# Capstone Project: Improving NLTK's Lemmatization Process

Submitted by Shannon Bingham
February 2019


## Executive Summary
The Natural Language Toolkit (NLTK) is a widely used open source solution for computer processing and analysis of human language.  The toolkit includes many useful utilities including an interface to the WordNet lexical reference database.  When I used the toolkit's stemming and lemmatizing programs for a Natural Language Processing (NLP) classification project at General Assembly, I grew very curious about first, the data that was being created, and second, the logic going on under the hood.  My questions led me to wonder about how I could improve the quality of my input data, especially given that the sheer number of features in an NLP project makes it quite challenging to understand what the data looks like.
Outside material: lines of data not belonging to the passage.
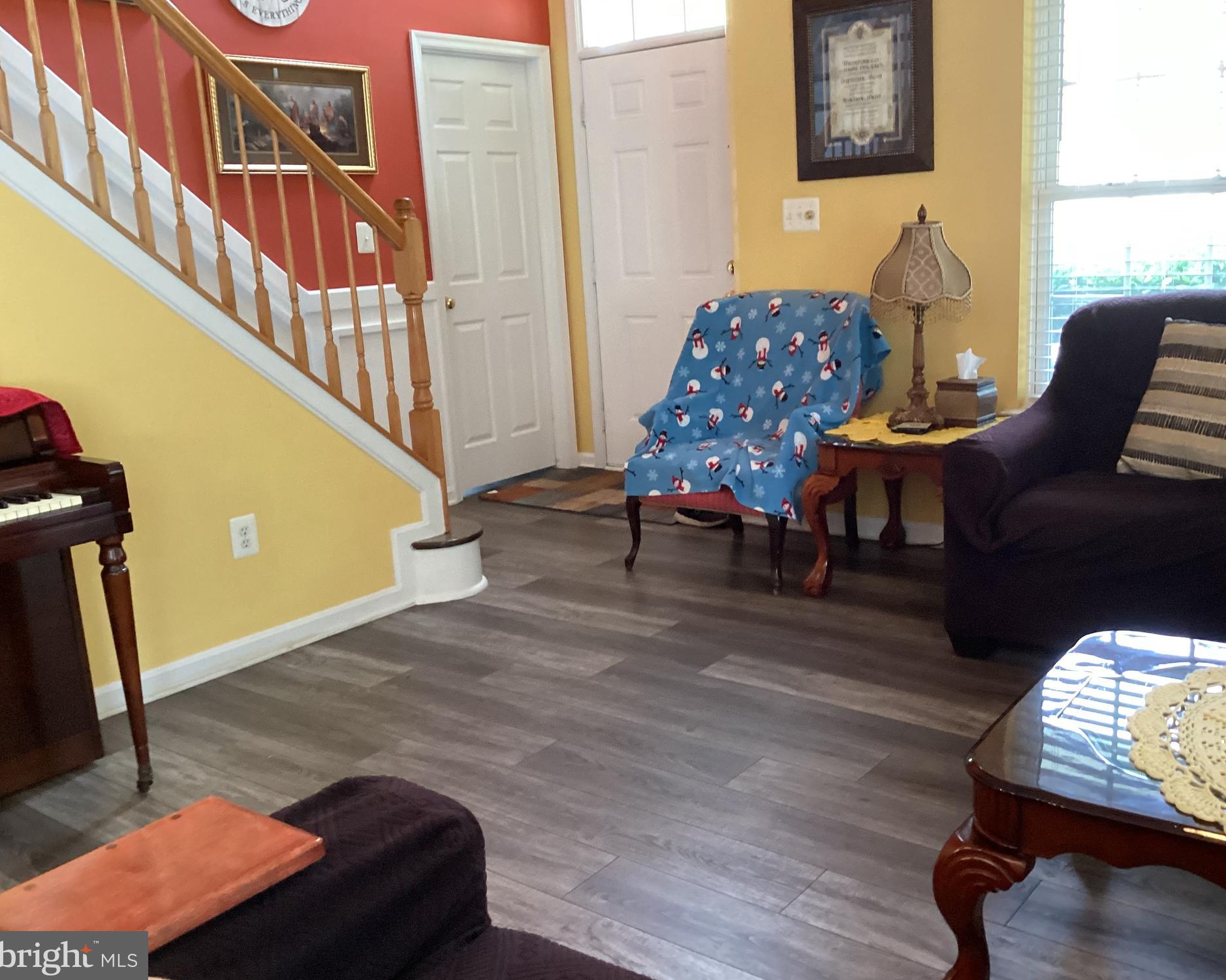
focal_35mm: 33
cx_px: 653
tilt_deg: -14.0
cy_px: 483
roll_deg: +4.7
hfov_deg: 54.2
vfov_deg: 44.5
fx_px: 1197
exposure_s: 1/60
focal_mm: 3.3
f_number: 2.4
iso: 320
For my capstone project, I decided to improve the NLTK interface to WordNet.  My work on this project led to many interesting insights about electronic dictionaries as well as about language processing in general.  Over the course of  project, I became more deeply interested in NLP, an area in data science that is growing rapidly.  The changes that I made to the toolkit built a foundation that provides greater control over the lemmatization process and, thus, more opportunity to improve data.  The changes will be available for implementation anywhere.

## Notebook Description
This notebook includes all the code I used to run and time the lemmatization process using the production NLTK version.  Please note the Setup cell that drives the variables substitutions.

### Set up environment.

In [1]:
# Import libraries and modules.
import numpy  as np
import pandas as pd

import random
import time

# Import Natural Language Toolkit modules.
from nltk.stem     import WordNetLemmatizer

# Increase number of columns that can be viewed in notebook.
pd.set_option('display.max_columns', 500)
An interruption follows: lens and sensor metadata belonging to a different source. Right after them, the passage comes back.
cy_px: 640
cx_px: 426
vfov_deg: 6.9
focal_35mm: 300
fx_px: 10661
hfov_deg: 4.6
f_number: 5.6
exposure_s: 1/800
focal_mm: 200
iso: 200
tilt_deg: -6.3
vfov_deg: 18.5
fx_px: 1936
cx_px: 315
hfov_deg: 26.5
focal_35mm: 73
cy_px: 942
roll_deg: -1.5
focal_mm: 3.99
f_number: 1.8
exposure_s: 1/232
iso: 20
# Set random seed for reproducibility.
random.seed(42)

In [2]:
# Specify the number of reviews of each type (pos and neg) being sampled.
n = 5000

# Specify whether the lemmas were created by the prod version of WordNet (True or False).
prod = True
if prod:
    env = 'prod'
else:
    env = 'dev'

# Set file location for input file.
tokens_csv = (f'./data/tokens_s{n*2}.csv')

# Set file location for output files.
lemmas_csv = (f'./data/lemmas_{env}_s{n*2}.csv')
time_csv = (f'./data/lemmas_{env}_s{n*2}_time.csv')

# Print messages.
print(f'** The tokenized  data will be loaded from "{tokens_csv}". **')
print()
print(f'** The lemmatized data will be saved in    "{lemmas_csv}". **')
print()
print(f'** The elapsed time data will be saved in  "{time_csv}". **')

** The tokenized  data will be loaded from "./data/tokens_s10000.csv". **

** The lemmatized data will be saved in    "./data/lemmas_prod_s10000.csv". **

** The elapsed time data will be saved in  "./data/lemmas_prod_s10000_time.csv". **


### Load data.

In [3]:
# Load the data.
df = pd.read_csv(tokens_csv)

# Take a look.
df.head()

Unnamed: 0,label,tokens
0,1,sergio martino is the case of the scorpion is ...
1,1,this is a very good made for tv film it depict...
2,1,this is not a love song is a brilliant example...
3,1,i must admit at first i was not expecting anyt...
4,1,those individuals familiar with asian cinema a...


In [4]:
# Take a look at the data.
df.info()

<class 'pandas.core.frame.DataFrame'>
RangeIndex: 9986 entries, 0 to 9985
Data columns (total 2 columns):
label     9986 non-null int64
tokens    9986 non-null object
dtypes: int64(1), object(1)
memory usage: 156.1+ KB


## Lemmatization 

**Process:** 

- Lemmatize the tokens:
    - Use the WordNet production version to obtain lemmas.

In [5]:
# Get time at beginning of lemmatization.
t_begin = time.time()

# Instantiate Lemmatizer.
lemmatizer = WordNetLemmatizer()

# Initialize list for elapsed time data.
time_data = []

# Loop through the dataframe.
for i in range(df.shape[0]):
    
    # Start the clock.
    t0 = time.time()
   
    # Lemmatize words.
    lemmas = [lemmatizer.lemmatize(w) for w in df.iloc[i]['tokens'].split()]
    
    # Stop the clock.
    t_end = time.time()
    
    # Save results.
    time_data.append([len(lemmas), (t_end - t0)]) 
    
    # Join the lemmas back into a single string and save it.
    df.loc[i,'lemmas'] = " ".join(lemmas) 
    
print('Total elapsed time processing lemmatization was ',(time.time() - t_begin))

# Take a look.
df.head()

Total elapsed time processing lemmatization was  23.5697078704834


Unnamed: 0,label,tokens,lemmas
0,1,sergio martino is the case of the scorpion is ...,sergio martino is the case of the scorpion is ...
1,1,this is a very good made for tv film it depict...,this is a very good made for tv film it depict...
2,1,this is not a love song is a brilliant example...,this is not a love song is a brilliant example...
3,1,i must admit at first i was not expecting anyt...,i must admit at first i wa not expecting anyth...
4,1,those individuals familiar with asian cinema a...,those individual familiar with asian cinema a ...


In [6]:
# Keep only needed columns.
df = df[['label', 'lemmas']]

# Verify update.
df.head()

Unnamed: 0,label,lemmas
0,1,sergio martino is the case of the scorpion is ...
1,1,this is a very good made for tv film it depict...
2,1,this is not a love song is a brilliant example...
3,1,i must admit at first i wa not expecting anyth...
4,1,those individual familiar with asian cinema a ...


In [7]:
# Load the time data.
time_df = pd.DataFrame(time_data, columns=['lemma count', 'elapsed_time'])

# Take a look.
time_df.head()

Unnamed: 0,lemma count,elapsed_time
0,410,1.62495
1,190,0.001356
2,264,0.001319
3,150,0.000828
4,528,0.002244


### Save data.

In [8]:
# Save the NLP data.
df.to_csv(lemmas_csv, encoding='utf-8', index=False)

# Save the elapsed time data.
time_df.to_csv(time_csv, encoding='utf-8', index=False)